Is it "magical" though? Really?
Maybe I just don't like that word very much: magical. It implies fairytale perfection, which is just plain far from the truth pretty much always. Now, I appreciate and enjoy the holidays as much as the next gal; I value them; I enjoy them. But I understand that nothing about them will be imperfect. Like life in general, once we embrace the truth of realistic expectations, we're much freer to be content and grateful for what things are.
That being said, last weekend we decided to brave the California-cold and the crowds to take our two small children to a Christmas festival that promised to be magical.
There were live carolers and an orchestra, with the beautiful holiday music piped across the quaint coastal village. There was snow trucked in and wreaths on every lamppost. And, the real clincher, there was a spectacular fireworks show above the lit-up pier. Red, green, gold, and silver fireworks boomed and sizzled above the dark waves, timed carefully with the music. Are you thinking magical yet?
Well, you shouldn't be, because actually, it went something like this:
Parking was so difficult my husband dropped off: me, 2 kids in full winter gear, 4 blankets, 2 water bottles, 1 large purse (when it's bigger than a watermelon, is it still a purse?) full of snacks that will spill into a sticky mess, and 1 dinky stroller, and he drove literally to the next town before he found a parking space. We'll skip the sled run and bouncers because the lines are queued down the street. We'll find a spot to picnic on the sand and enjoy the music and atmosphere. We'll cuddle under fleece blankets and eat sandy popcorn and smashed Junior Mints from the bottom of my watermelon-of-a-purse.

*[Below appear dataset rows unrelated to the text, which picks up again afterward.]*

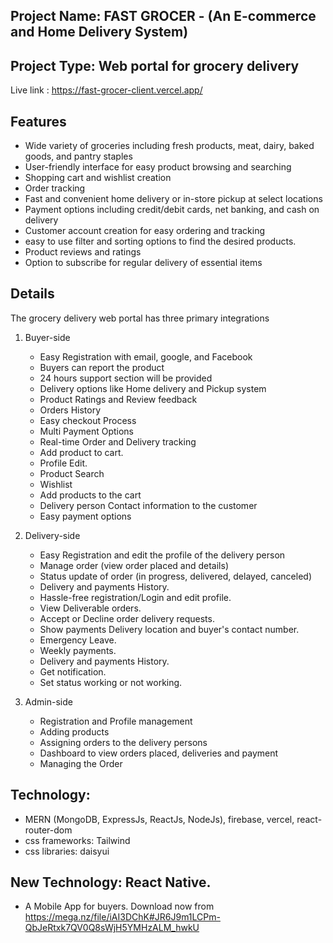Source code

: ## Project Name: FAST GROCER - (An E-commerce and Home Delivery System)
## Project Type: Web portal for grocery delivery

Live link : https://fast-grocer-client.vercel.app/

## Features
- Wide variety of groceries including fresh products, meat, dairy, baked goods, and pantry staples
- User-friendly interface for easy product browsing and searching
- Shopping cart and wishlist creation
- Order tracking
- Fast and convenient home delivery or in-store pickup at select locations
- Payment options including credit/debit cards, net banking, and cash on delivery
- Customer account creation for easy ordering and tracking
- easy to use filter and sorting options to find the desired products.
- Product reviews and ratings
- Option to subscribe for regular delivery of essential items

## Details
The grocery delivery web portal has three primary integrations

1. Buyer-side
    * Easy Registration with email, google, and Facebook
    * Buyers can report the product
    * 24 hours support section will be provided
    * Delivery options like Home delivery and Pickup system
    * Product Ratings and Review feedback
    * Orders History
    * Easy checkout Process
    * Multi Payment Options
    * Real-time Order and Delivery tracking
    * Add product to cart.
    * Profile Edit.
    * Product Search 
    * Wishlist
    * Add products to the cart
    * Delivery person Contact information to the customer
    * Easy payment options

2. Delivery-side
    * Easy Registration and edit the profile of the delivery person
    * Manage order (view order placed and details)
    * Status update of order (in progress, delivered, delayed, canceled)
    * Delivery and payments History.
    * Hassle-free registration/Login and edit profile.
    * View Deliverable orders.
    * Accept or Decline order delivery requests.
    * Show payments Delivery location and buyer's contact number.
    * Emergency Leave.
    * Weekly payments.
    * Delivery and payments History.
    * Get notification.
    * Set status working or not working.
 
3. Admin-side
    * Registration and Profile management
    * Adding products
    * Assigning orders to the delivery persons
    * Dashboard to view orders placed, deliveries and payment
    * Managing the Order

## Technology: 
- MERN (MongoDB, ExpressJs, ReactJs, NodeJs), firebase, vercel, react-router-dom
- css frameworks: Tailwind
- css libraries: daisyui

## New Technology: React Native. 
- A Mobile App for buyers. Download now from https://mega.nz/file/iAI3DChK#JR6J9m1LCPm-QbJeRtxk7QV0Q8sWjH5YMHzALM_hwkU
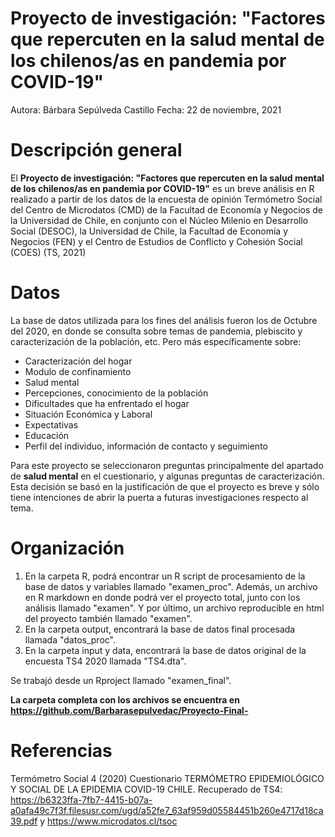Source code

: # Proyecto de investigación: "Factores que repercuten en la salud mental de los chilenos/as en pandemia por COVID-19"
Autora: Bárbara Sepúlveda Castillo
Fecha: 22 de noviembre, 2021

# Descripción general

El **Proyecto de investigación: "Factores que repercuten en la salud mental de los chilenos/as en pandemia por COVID-19"** es un breve análisis en R realizado a partir de los datos de la encuesta de opinión Termómetro Social del Centro de Microdatos (CMD) de la Facultad de Economía y Negocios de la Universidad de Chile, en conjunto con el Núcleo Milenio en Desarrollo Social (DESOC), la Universidad de Chile, la Facultad de Economía y Negocios (FEN) y el Centro de Estudios de Conflicto y Cohesión Social (COES) (TS, 2021)

# Datos
La base de datos utilizada para los fines del análisis fueron los de Octubre del 2020, en donde se consulta sobre temas de pandemia, plebiscito y caracterización de la población, etc. Pero más específicamente sobre: 
- Caracterización del hogar
- Modulo de confinamiento 
- Salud mental 
- Percepciones, conocimiento de la población 
- Dificultades que ha enfrentado el hogar
- Situación Económica y Laboral
- Expectativas
- Educación
- Perfil del individuo, información de contacto y seguimiento

Para este proyecto se seleccionaron preguntas principalmente del apartado de **salud mental** en el cuestionario, y algunas preguntas de caracterización. Esta decisión se basó en la justificación de que el proyecto es breve y sólo tiene intenciones de abrir la puerta a futuras investigaciones respecto al tema. 

# Organización 

1. En la carpeta R, podrá encontrar un R script de procesamiento de la base de datos y variables llamado "examen_proc". Además, un archivo en R markdown en donde podrá ver el proyecto total, junto con los análisis llamado "examen". Y por último, un archivo reproducible en html del proyecto también llamado "examen".  
2. En la carpeta output, encontrará la base de datos final procesada llamada "datos_proc". 
3. En la carpeta input y data, encontrará la base de datos original de la encuesta TS4 2020 llamada "TS4.dta". 

Se trabajó desde un Rproject llamado "examen_final". 

**La carpeta completa con los archivos se encuentra en https://github.com/Barbarasepulvedac/Proyecto-Final-** 

# Referencias
Termómetro Social 4 (2020) Cuestionario TERMÓMETRO EPIDEMIOLÓGICO Y SOCIAL DE LA EPIDEMIA COVID-19 CHILE. Recuperado de TS4: https://b6323ffa-7fb7-4415-b07a-a0afa49c7f3f.filesusr.com/ugd/a52fe7_63af959d05584451b260e4717d18ca39.pdf y https://www.microdatos.cl/tsoc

Then, my 2-year old will have her only potty accident of the month and pee right through the two pairs of pants, long socks, and boots she is wearing. We'll improvise to keep her clothed and warm.
Just before the fireworks are scheduled to begin, my husband will have to leave to start the trek to pick up our car before the parking meter runs out. It's back to me, bundled kids, and too much stuff.
The blinking holiday lights lining the pier go out and we see the first firework streak into the black sky. The moment we've been waiting for! My 5 year-old leans into me with a grunt, "I really have to go to the bathroom. I can't hold it anymore!"
Hold it anymore? I asked him if he had to go at the restaurant. And then again when we passed the bathrooms by the pier. And then again 10 minutes ago, before the show started. NOW?
I try to make him wait. I stare at the massive pops of light now filling the dark sky and fizzling into the ocean. I smile at my pee-soaked little girl wrapped in a blanket, as she points, cheers, and drops her tiny jaw in awe at the spectacle.
Meanwhile, my son is grunting, whining, shifting. "Really. Have. To. Go."
And so I pack everything up. I try to maneuver the too-full stroller around people, chairs, and splayed blankets, across the sand. Thankfully, a women next to us gets up and helps me, missing the show herself to grab the front of my stroller and help carry it through the crowded sand, to the sidewalk. That is kindness at it's best! Maybe this is a magical evening after all.
The fireworks are at our back as we rush to the nearest bathroom. While he pees, the show ends.
We march down the sandy sidewalk with the parade of hundreds of other people. Stairs. There are 5 stairs between me and the street I need to get up to. I stop and stare at them as people rush past.
I give it a go and ram the stroller, with my baby and overflowing supplies in it - up the ominous cement, making it to the third step. Just as I'm about to try and Heeman-heave it up the rest of the way in what would have probably been an embarrasing fail, a man from the throngs of passerbyers stops and asks to help me. Yes! I want to hug him.
I take everything back. Admittedly, I'm irrationally angry at my 5-year old for making us miss the show and feeling a bit like I might never leave the house again. And yet, there was some magic - some real holiday goodwill that warmed my heart.
Merry Christmas. Have a magical holiday.
Oh, you are always so brave, leaving the house and trying new things!